Vulnerability

What is vulnerability?

The IPCC (Intergovernmental Panel on Climate Change) refers to vulnerability as the propensity or susceptibility to harm. Vulnerability encompasses a variety of concepts or elements, including notions of sensitivity or fragility and the inability to cope and adapt.

The vulnerability of a population and a region, combined with its exposure and hazards, gives rise to risk.

 

The vulnerability index, an innovative tool

The notion of vulnerability may seem vast. The exposure of a country, of a population, to climatic hazards escapes at first glance a quantitative analysis and has thus for a long time remained abstract.

It was not until 2014 that a tool was created, making it possible to quantitatively estimate the environmental vulnerability of a country. Indeed, it is now possible to quantify vulnerability to climate change through a global index of human exposure to the risk of climate change: the World Risk Index (WRI). This index, defined by the United Nations University for the Environment and Human Security (UNU-EHS) and the Alliance Development Works, makes it possible to translate the risk of a human community to natural disasters as a percentage.

 

 

This index thus allows to shed a better light on the demands of vulnerable countries

  • by assessing the threats they incur
  • and allowing them to associate an indisputable figure with the world community.

 

South West Indian Ocean islands vulnerable to climate change

 

 

The vulnerability of the South West Indian Ocean islands is high: they are the third most affected region in the world.

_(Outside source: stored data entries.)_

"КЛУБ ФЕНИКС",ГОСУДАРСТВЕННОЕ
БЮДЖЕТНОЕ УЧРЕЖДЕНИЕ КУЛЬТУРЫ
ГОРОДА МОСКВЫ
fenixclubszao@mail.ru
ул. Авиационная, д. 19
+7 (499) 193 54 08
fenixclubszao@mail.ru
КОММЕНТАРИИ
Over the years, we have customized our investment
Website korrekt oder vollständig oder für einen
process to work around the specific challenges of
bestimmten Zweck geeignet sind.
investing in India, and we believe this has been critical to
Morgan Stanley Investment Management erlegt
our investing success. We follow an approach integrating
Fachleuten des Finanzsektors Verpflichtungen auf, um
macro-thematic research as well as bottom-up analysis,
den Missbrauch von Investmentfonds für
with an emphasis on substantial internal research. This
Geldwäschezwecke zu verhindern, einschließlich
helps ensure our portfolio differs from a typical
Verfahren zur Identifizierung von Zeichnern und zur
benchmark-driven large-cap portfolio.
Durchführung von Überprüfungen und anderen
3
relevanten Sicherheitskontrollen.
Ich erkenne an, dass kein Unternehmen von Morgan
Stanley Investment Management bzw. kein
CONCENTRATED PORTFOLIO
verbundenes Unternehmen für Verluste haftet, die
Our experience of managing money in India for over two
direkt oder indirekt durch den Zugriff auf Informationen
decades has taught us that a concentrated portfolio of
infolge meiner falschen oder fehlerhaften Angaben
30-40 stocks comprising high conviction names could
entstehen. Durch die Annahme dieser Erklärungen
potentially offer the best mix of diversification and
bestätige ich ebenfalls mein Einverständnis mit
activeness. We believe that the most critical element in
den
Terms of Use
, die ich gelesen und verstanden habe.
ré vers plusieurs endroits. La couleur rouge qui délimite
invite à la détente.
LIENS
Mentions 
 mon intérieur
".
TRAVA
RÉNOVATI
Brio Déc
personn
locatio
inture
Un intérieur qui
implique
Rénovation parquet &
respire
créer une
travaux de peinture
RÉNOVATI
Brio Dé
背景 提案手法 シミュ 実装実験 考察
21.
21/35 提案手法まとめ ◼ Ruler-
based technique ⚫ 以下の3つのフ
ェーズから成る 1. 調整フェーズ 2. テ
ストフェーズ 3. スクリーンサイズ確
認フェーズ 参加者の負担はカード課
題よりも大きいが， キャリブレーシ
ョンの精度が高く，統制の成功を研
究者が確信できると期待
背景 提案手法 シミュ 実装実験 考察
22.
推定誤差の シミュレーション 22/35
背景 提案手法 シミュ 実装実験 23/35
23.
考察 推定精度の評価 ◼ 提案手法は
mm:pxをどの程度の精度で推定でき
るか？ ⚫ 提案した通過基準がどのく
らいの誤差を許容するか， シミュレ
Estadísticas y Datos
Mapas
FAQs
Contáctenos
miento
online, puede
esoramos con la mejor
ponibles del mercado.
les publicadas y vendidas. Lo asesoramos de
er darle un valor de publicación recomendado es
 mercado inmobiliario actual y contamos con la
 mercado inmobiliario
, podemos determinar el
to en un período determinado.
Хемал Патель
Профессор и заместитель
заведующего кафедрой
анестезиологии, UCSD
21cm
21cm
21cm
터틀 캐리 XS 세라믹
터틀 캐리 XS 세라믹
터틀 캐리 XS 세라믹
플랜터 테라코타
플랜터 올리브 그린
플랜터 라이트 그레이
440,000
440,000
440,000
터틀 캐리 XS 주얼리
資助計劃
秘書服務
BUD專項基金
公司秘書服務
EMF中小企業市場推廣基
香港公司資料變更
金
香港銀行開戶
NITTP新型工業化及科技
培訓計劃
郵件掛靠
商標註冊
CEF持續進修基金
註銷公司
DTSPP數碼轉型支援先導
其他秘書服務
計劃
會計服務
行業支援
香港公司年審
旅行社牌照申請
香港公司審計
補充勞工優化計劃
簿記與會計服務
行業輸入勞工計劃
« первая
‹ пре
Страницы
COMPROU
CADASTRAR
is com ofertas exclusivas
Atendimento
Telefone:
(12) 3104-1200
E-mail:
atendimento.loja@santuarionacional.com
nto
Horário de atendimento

This vulnerability, analyzed in the Knowledge Synthesis Note on Observed and Anticipated Climate Trends in the IOC Region, is translated into

  1. an increase in sea level, the first global threat,
  2. an increase in the variability of precipitation,
  3. an increase in the intensity of extreme weather events, particularly cyclone,
  4. and an increase in the temperatures of the air and the sea.

 

The vulnerability of the South-West Indian Ocean region, whose WRI index is yet to be calculated, can be quantified by the economic cost of disasters, mainly meteorological, which amounts to $ 17.2 billion on last thirty years. The results of the 2017 South West Indian Ocean – Risk Assessment and Financing Initiative, funded by the World Bank, confirm the vulnerability of this region to natural hazards. Indeed, between 1964 and 2014, Madagascar, the Union of the Comoros, Mauritius and Seychelles were affected by more than 100 natural disasters, including 94 related to hydrometeorological phenomena. Some 14.4 million people were affected.